By Malvern Mkudu
‘Zimbabweans are underemployed’
Zimbabweans were described as severely underemployed at a roundtable discussion on the creation of employment organised by the Media Centre two weeks ago in Harare. More and more Zimbabweans are losing secure employment in the formal economy and taking up unproductive work in the informal sector.While the rest of the world is moving away from the informal sector to the formal economy, Zimbabwe is doing the opposite.
Industries are downsizing and retrenching. This means that there is less and less money to spend on consumption which further shrinks the economy and results in more retrenchments. The country is caught in a vicious cycle.
Has the ruling ZANU PF government failed to create jobs as promised? Mr Nyasha Muchichwa an economist with LDRS said “The government has
not failed but it is failing”. If the current situation continues then more jobs will be lost.
But what is the correct unemployment figure in the country? Is it 84% or 5,6%? Mr Simbarashe Sibanda who represented the International Labour Organisation said unemployment is as given by the Statistics department and around 10%.
According to the strict definition of employment, many Zimbabweans are considered as employed. The discussion needs to move away from unemployment to under employment. He said most of the jobs in the informal sector were not secure and many Zimbabweans have very high education qualifications. The government needs to create better jobs for these.
Mr Muchichwa added that the unemployment figures given by Zimstats were likely to be very distorted. Zimbabwe has no social welfare programmes or unemployment benefits that provide safety nets for the unemployed. There is therefore no way of recording if those in the informal sector have not been looking for employment elsewhere.
This was also echoed by the vendors’ representative who said that most of the vendors were very skilled and had been forced into vending by the economic situation. He disagreed with the unemployment figures arguing that most of the vendors in his association wanted alternative employment.

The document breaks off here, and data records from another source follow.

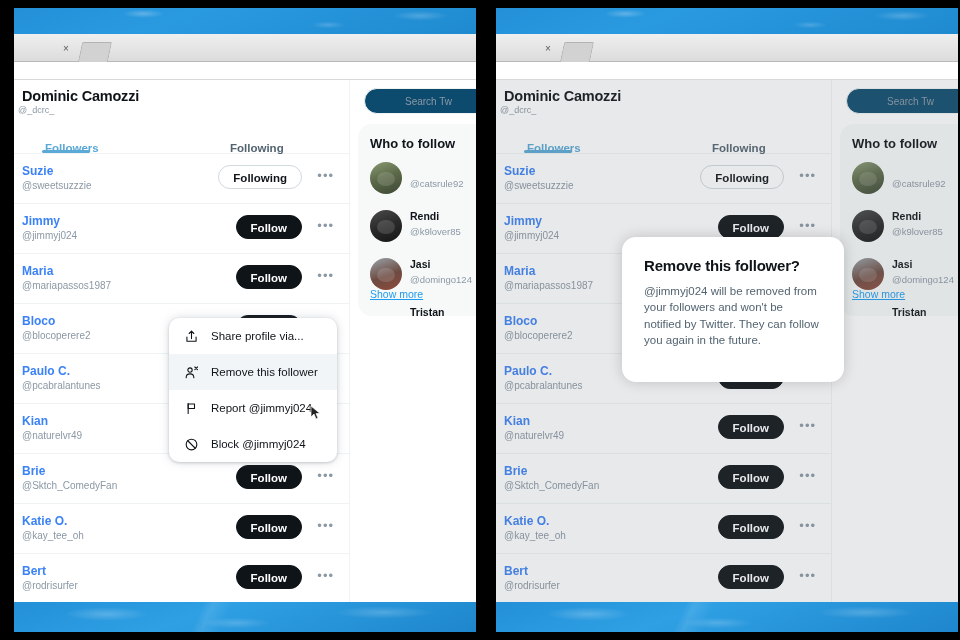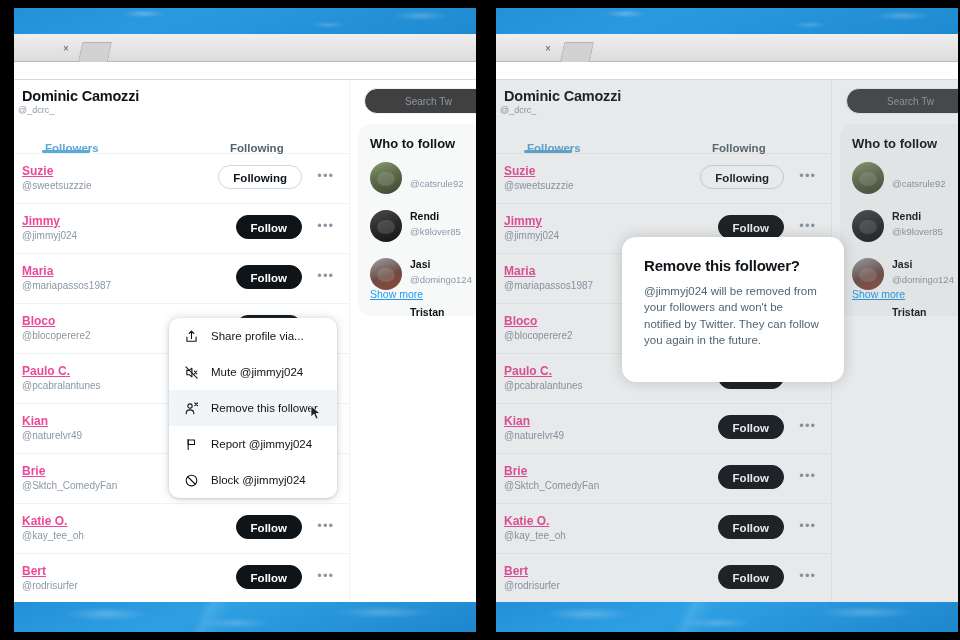--- a/index.html
+++ b/index.html
@@ -99,21 +99,21 @@
     position: absolute; left: 28px; top: 28px; width: 48px; height: 3px;
     background: #5aa9d6; border-radius: 2px;
   }
 
   .flist { position: absolute; left: 0; top: 74px; width: 336px; }
   .frow {
     position: relative; height: 50px; border-bottom: 1px solid #eff3f4;
   }
   .fname {
     position: absolute; left: 8px; top: 10px;
-    font-size: 12px; font-weight: bold; color: #ec4899; text-decoration: underline;
+    font-size: 12px; font-weight: bold; color: #3b82f6;
   }
   .fhandle {
     position: absolute; left: 8px; top: 26px;
     font-size: 10px; color: #8b98a5;
   }
   .fbtn {
     position: absolute; right: 48px; top: 11px; height: 24px;
     padding: 0 14px; border-radius: 999px;
     font-size: 11.5px; font-weight: bold; line-height: 24px;
     cursor: pointer; white-space: nowrap;
@@ -126,21 +126,21 @@
     line-height: 12px;
   }
 
   
   .rail {
     position: absolute; left: 336px; top: 0; width: 126px; height: 100%;
     background: #fff; overflow: hidden;
   }
   .searchbox {
     position: absolute; left: 14px; top: 8px; width: 140px; height: 26px;
-    border: 1px solid #eff3f4; background: #404040; border-radius: 999px;
+    border: 1px solid #eff3f4; background: #0c4a6e; border-radius: 999px;
   }
   .search-ph {
     position: absolute; left: 40px; top: 7px;
     font-size: 10px; color: #8b98a5; white-space: nowrap;
   }
   .wtf {
     position: absolute; left: 8px; top: 44px; width: 130px; height: 192px;
     background: #f7f9f9; border-radius: 14px 0 0 14px;
   }
   .wtf-title {
@@ -337,30 +337,20 @@
 
       <div class="menu" id="menu-left">
           <div class="mitem">
             <span class="mico">
               <svg viewBox="0 0 18 18" width="15" height="15">
                 <path stroke="#0f1419" stroke-width="1.3" fill="none" stroke-linecap="round" stroke-linejoin="round" d="M9 11.5V2.5M9 2.5 6.2 5.4M9 2.5l2.8 2.9"></path>
                 <path stroke="#0f1419" stroke-width="1.3" fill="none" stroke-linecap="round" stroke-linejoin="round" d="M3.5 9.5v5.2h11V9.5"></path>
               </svg>
             </span>
        <span class="mlabel">Share profile via...</span>
-          </div>
-          <div class="mitem">
-            <span class="mico">
-              <svg viewBox="0 0 18 18" width="15" height="15">
-                <path stroke="#0f1419" stroke-width="1.3" fill="none" stroke-linecap="round" stroke-linejoin="round" d="M9.5 3.8 6.3 6.4H3.4v5.2h2.9l3.2 2.6z"></path>
-                <path stroke="#0f1419" stroke-width="1.3" fill="none" stroke-linecap="round" stroke-linejoin="round" d="M12.3 7.2l3 3.6M15.3 7.2l-3 3.6"></path>
-                <path stroke="#0f1419" stroke-width="1.3" fill="none" stroke-linecap="round" stroke-linejoin="round" d="M2.2 2.2 15.8 15.8"></path>
-              </svg>
-            </span>
-       <span class="mlabel">Mute @jimmyj024</span>
           </div>
           <div class="mitem hl">
             <span class="mico">
               <svg viewBox="0 0 18 18" width="15" height="15">
                 <circle stroke="#0f1419" stroke-width="1.3" fill="none" stroke-linecap="round" stroke-linejoin="round" cx="7.2" cy="6" r="2.6"></circle>
                 <path stroke="#0f1419" stroke-width="1.3" fill="none" stroke-linecap="round" stroke-linejoin="round" d="M2.6 15.2c0-2.9 2.1-4.6 4.6-4.6s4.6 1.7 4.6 4.6"></path>
                 <path stroke="#0f1419" stroke-width="1.3" fill="none" stroke-linecap="round" stroke-linejoin="round" d="M13 2.4l3.2 3.2M16.2 2.4L13 5.6"></path>
               </svg>
             </span>
        <span class="mlabel">Remove this follower</span>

The vendors castigated the government for claiming vendors in their ‘impressive’ employment figures but now seeking to remove them from the streets through the back door. Millions of dollars are being spent in tertiary education institutions only for the graduates to come out and do vending amongst other jobs that are not in tandem with their training.
Mr Sibanda urged government and other stakeholders to engage each other and find ways of formalising the informal sector and integrating it in the main economy.
Until a solution is found, Zimbabwe’s economy is expected to worsen. The ruling party will not manage to meet its targets of creating 2 million jobs in the 5 years it will be in power.